Exercise goal> In the lines below, output everything from the first line through the line containing "acción de proyectar, idea" exactly as it is. Pictures are not part of the output.

Supplied records>

▬▬▬

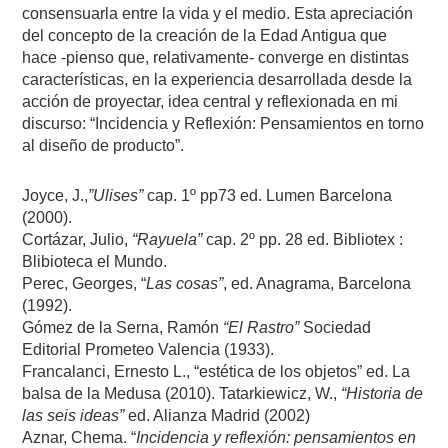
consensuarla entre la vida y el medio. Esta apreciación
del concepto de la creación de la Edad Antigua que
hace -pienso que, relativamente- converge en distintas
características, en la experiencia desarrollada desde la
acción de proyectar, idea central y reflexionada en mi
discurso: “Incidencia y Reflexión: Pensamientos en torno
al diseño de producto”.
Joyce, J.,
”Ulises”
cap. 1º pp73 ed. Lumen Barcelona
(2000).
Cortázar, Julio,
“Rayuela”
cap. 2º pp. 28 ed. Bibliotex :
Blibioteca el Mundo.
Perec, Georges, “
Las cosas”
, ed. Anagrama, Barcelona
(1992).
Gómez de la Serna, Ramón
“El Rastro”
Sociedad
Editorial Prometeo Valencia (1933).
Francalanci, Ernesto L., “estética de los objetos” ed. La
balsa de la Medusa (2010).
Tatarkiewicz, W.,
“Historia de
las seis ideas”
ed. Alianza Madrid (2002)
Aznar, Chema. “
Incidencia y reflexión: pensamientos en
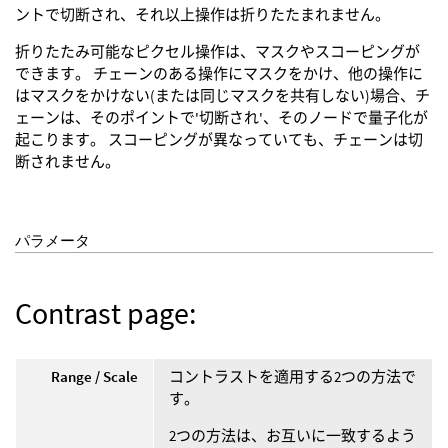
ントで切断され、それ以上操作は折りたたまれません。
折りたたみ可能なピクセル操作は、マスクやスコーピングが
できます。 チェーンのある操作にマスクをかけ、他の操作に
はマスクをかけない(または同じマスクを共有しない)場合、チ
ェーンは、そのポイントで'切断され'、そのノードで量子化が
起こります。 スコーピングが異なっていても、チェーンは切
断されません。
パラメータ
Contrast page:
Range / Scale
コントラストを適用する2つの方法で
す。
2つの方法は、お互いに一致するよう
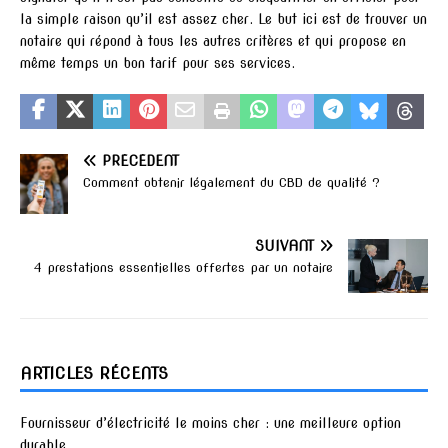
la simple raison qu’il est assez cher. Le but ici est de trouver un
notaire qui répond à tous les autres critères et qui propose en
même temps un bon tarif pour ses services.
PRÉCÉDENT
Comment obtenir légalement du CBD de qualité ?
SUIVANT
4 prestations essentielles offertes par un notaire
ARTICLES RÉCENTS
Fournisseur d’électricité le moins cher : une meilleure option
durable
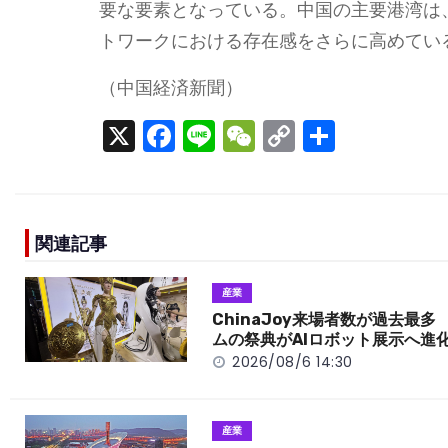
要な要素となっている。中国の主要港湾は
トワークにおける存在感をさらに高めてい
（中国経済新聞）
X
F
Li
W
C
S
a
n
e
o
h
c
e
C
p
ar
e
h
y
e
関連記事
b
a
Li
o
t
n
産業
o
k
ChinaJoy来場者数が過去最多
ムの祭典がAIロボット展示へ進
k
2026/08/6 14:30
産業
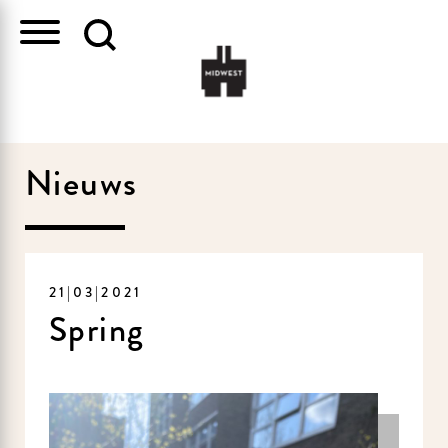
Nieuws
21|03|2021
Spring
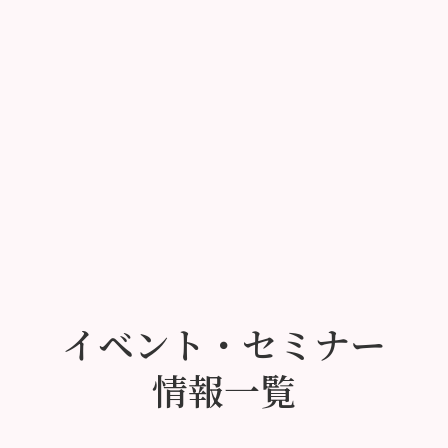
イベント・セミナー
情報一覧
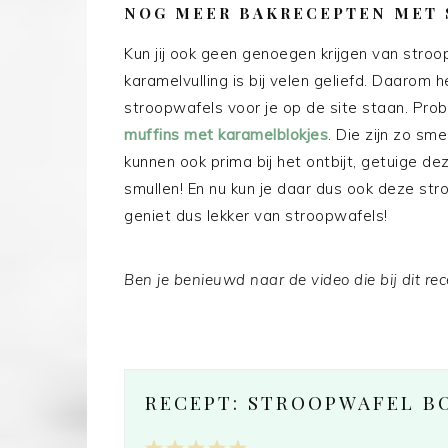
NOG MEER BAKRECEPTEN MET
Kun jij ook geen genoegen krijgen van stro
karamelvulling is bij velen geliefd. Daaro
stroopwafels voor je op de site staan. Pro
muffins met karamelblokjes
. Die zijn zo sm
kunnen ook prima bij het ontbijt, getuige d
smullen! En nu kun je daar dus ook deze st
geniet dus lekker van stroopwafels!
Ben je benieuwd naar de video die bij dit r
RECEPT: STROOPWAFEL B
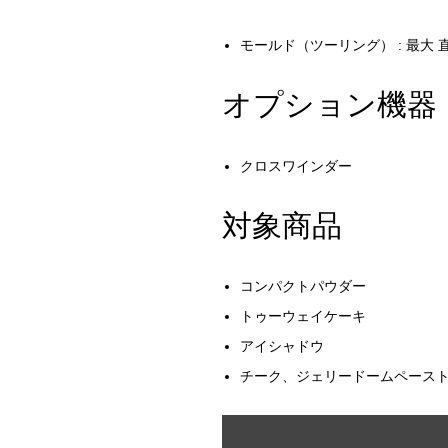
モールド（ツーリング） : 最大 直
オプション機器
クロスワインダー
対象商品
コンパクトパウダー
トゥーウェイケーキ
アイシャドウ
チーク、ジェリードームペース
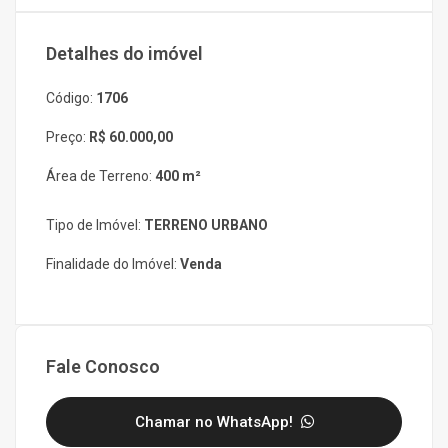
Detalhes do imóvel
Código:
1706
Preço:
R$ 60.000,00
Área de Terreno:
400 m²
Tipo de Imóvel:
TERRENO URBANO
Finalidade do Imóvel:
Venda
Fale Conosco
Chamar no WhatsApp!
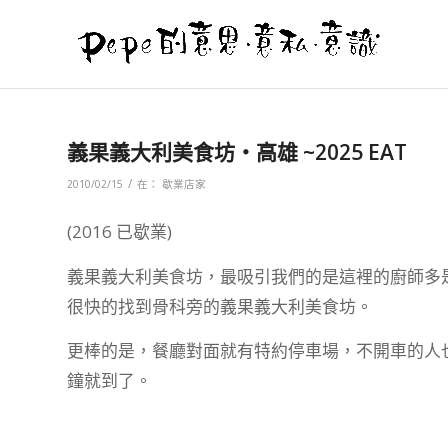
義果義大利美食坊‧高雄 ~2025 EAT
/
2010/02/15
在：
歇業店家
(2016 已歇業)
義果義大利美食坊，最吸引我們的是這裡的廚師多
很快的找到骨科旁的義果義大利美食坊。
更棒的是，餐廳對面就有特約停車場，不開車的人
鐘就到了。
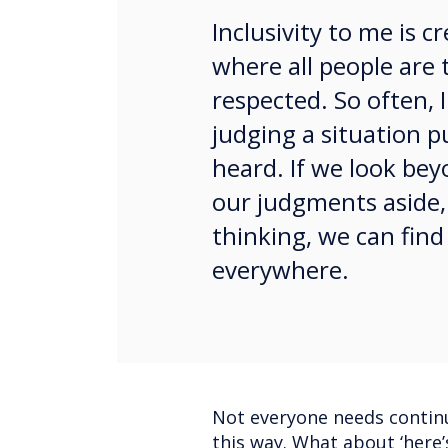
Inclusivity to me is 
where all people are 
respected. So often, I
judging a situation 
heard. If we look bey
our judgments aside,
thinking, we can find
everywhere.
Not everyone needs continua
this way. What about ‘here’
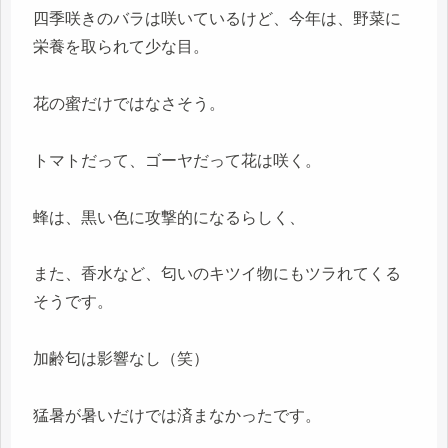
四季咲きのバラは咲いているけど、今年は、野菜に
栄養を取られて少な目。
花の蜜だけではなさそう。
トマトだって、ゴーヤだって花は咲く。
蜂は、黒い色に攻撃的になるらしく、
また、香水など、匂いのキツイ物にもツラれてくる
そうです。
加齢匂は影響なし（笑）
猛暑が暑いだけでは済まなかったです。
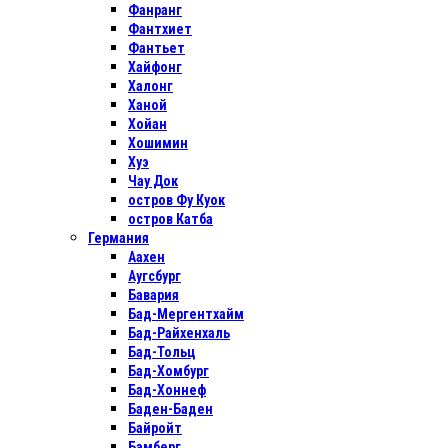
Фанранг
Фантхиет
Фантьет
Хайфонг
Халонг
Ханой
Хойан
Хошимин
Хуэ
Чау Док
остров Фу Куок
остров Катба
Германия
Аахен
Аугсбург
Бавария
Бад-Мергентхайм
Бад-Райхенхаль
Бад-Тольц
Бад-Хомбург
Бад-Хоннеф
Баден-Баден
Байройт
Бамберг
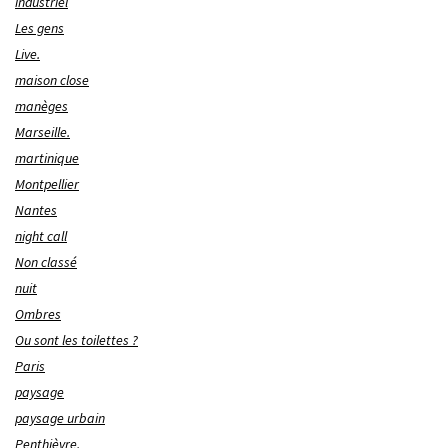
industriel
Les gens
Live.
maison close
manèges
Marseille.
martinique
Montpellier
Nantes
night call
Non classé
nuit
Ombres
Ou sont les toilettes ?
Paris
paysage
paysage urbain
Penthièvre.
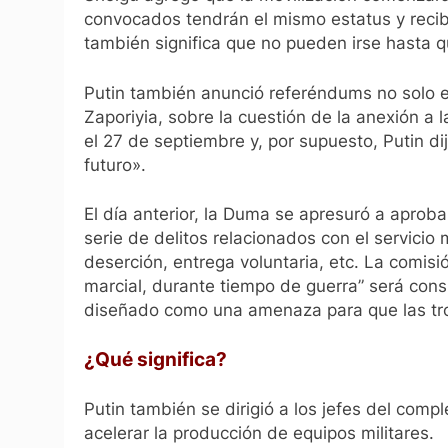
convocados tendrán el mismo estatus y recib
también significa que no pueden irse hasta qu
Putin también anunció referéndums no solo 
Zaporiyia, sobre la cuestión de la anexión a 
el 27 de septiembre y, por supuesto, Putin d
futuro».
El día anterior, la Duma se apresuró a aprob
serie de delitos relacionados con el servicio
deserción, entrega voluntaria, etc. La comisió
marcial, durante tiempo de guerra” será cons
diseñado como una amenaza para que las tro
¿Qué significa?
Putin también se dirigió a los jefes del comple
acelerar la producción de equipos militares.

▬▬▬

Exercise answer>
consensuarla entre la vida y el medio. Esta apreciación
del concepto de la creación de la Edad Antigua que
hace -pienso que, relativamente- converge en distintas
características, en la experiencia desarrollada desde la
acción de proyectar, idea central y reflexionada en mi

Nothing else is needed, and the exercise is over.